Hate crimes against transgender people have rocketed by more than 80% last year in London, new figures reveal.

A total of 108 attacks in the past 12 months have been classified as being motivated by transphobia - hatred of people who reject traditional gender labels. By contrast, there were 58 transphobic hate crimes the year before.

The increase in reported incidents perpetrated against transgender people was the largest of all types of hate-based offence.

But trangender activists said the rise was partly due to victims feeling more confident about reporting attacks.

However, the vast majority of incidents targeting transgender people continue to go unreported, said pressure group Galop.

"Our clients often feel silenced by abuse on the street, harassment online, or prejudice at home.
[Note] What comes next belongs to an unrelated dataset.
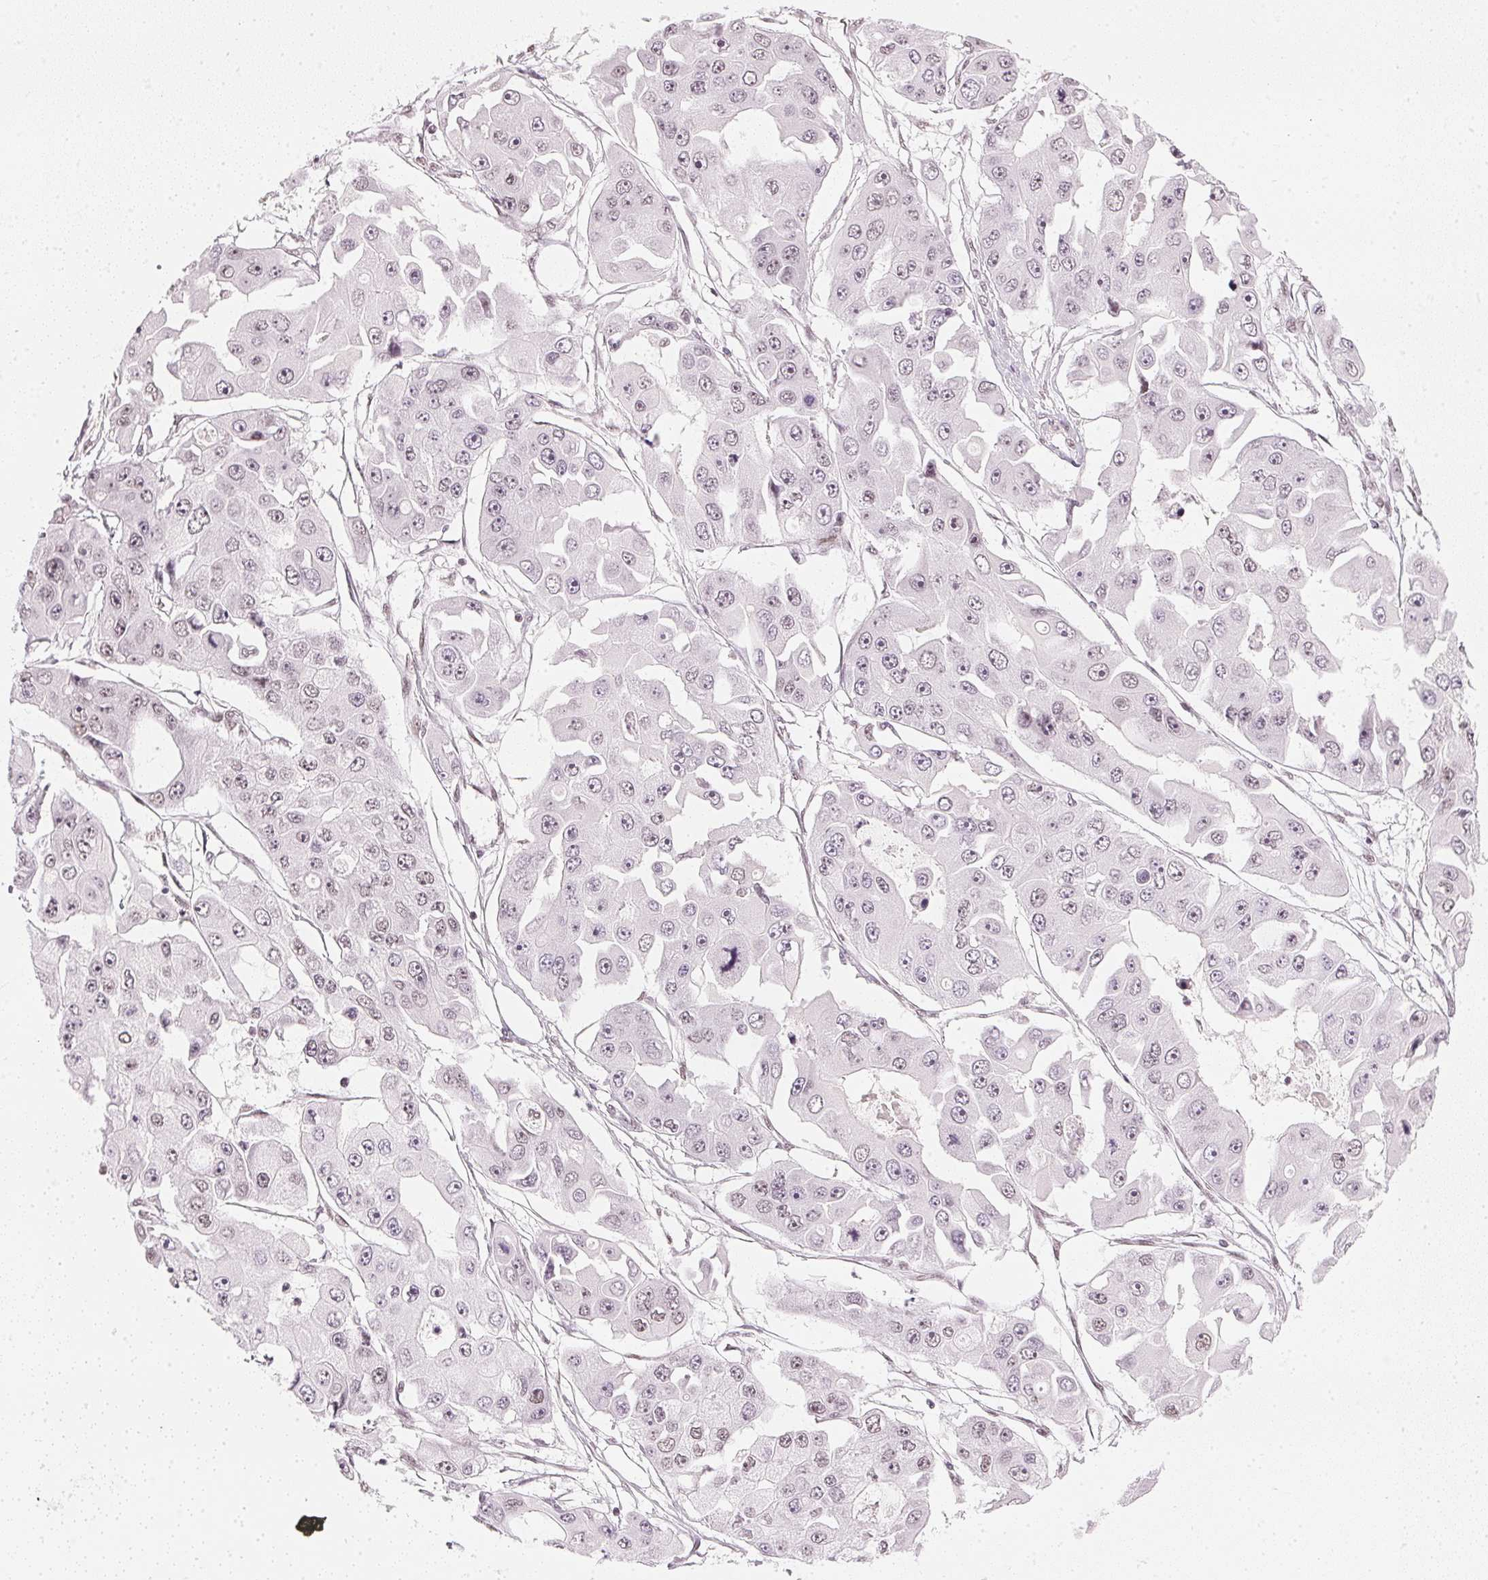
{"staining": {"intensity": "weak", "quantity": "<25%", "location": "nuclear"}, "tissue": "ovarian cancer", "cell_type": "Tumor cells", "image_type": "cancer", "snomed": [{"axis": "morphology", "description": "Cystadenocarcinoma, serous, NOS"}, {"axis": "topography", "description": "Ovary"}], "caption": "Tumor cells are negative for brown protein staining in ovarian serous cystadenocarcinoma.", "gene": "DNAJC6", "patient": {"sex": "female", "age": 56}}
Some of our clients put up with harassment for years before contacting us for help, spokesman Nick Antjoule told IBTimes UK.

"It's encouraging that more people feel able to talk to the police about transphobia, though the vast majority of hate crime against trans people remains unrecorded."

Hate crimes of all types rose alarmingly by 20% in London last year, according to figures from the Mayor of London's Crime and Policing unit. A new drive to tackle hate crime has been launched by the Metropolitan Police.

Homophobic hate crime rose by more than a quarter since March to an average of 100 incidents every month. June saw a record 175 homophobic crimes reported to police.

Elsewhere, faith-based hate crimes also rose, partly due to tensions in the Middle East between Israel and Palestine. The shocking murder of soldier Lee Rigby last year by radical muslims also fuelled a rise.

A total of 1,048 faith related offences were reported to police, with 95% of them classified as anti-Semitic targeting Jews.

A Scotland Yard spokesman told IBTimes UK: "People are feeling more confident in coming forward and reporting this type of crime to us. It has traditionally been underreported."